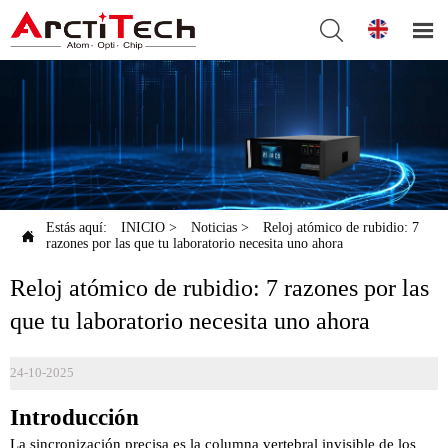


Estás aquí:
INICIO
>
Noticias
>
Reloj atómico de rubidio: 7

razones por las que tu laboratorio necesita uno ahora
Reloj atómico de rubidio: 7 razones por las
que tu laboratorio necesita uno ahora
24-10-2025
Introducción
La sincronización precisa es la columna vertebral invisible de los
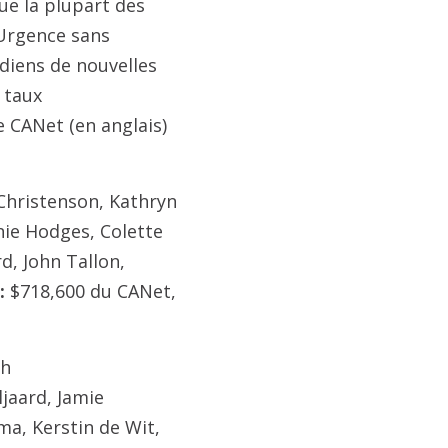
que la plupart des
’Urgence sans
adiens de nouvelles
e taux
 CANet (en anglais)
Christenson, Kathryn
nie Hodges, Colette
d, John Tallon,
:
$718,600 du CANet,
sh
aard, Jamie
ma, Kerstin de Wit,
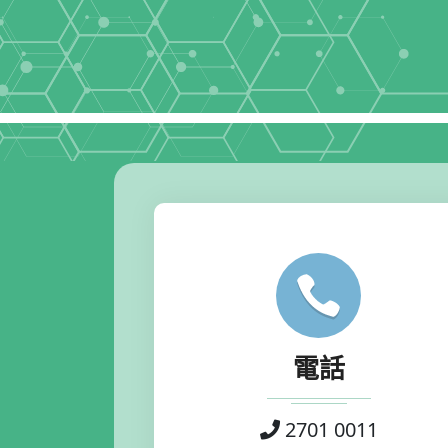
電話
2701 0011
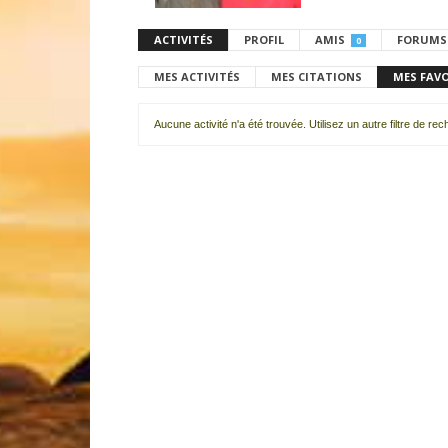
ACTIVITÉS
PROFIL
AMIS
FORUMS
0
MES ACTIVITÉS
MES CITATIONS
MES FAV
Aucune activité n'a été trouvée. Utilisez un autre filtre de re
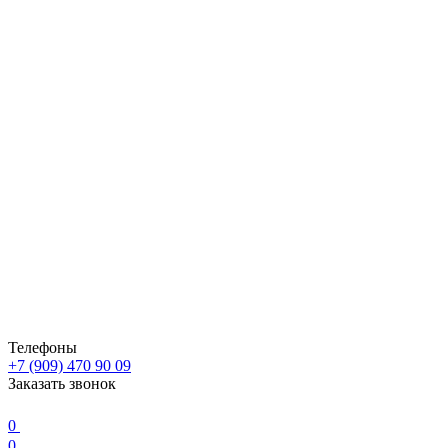
Телефоны
+7 (909) 470 90 09
Заказать звонок
0
0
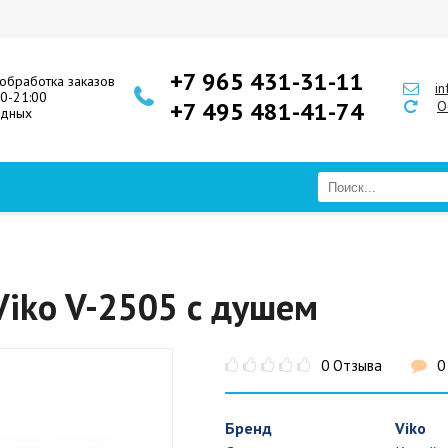
+7 965 431-31-11
обработка заказов
i
00-21:00
+7 495 481-41-74
О
одных
Viko V-2505 с душем
0 Отзыва
0
Бренд
Viko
○ ○ ○ ○
#### Exercise instructions:
Pull every line with the string "laboratorio" out of the material.

#### Written response:
razones por las que tu laboratorio necesita uno ahora
que tu laboratorio necesita uno ahora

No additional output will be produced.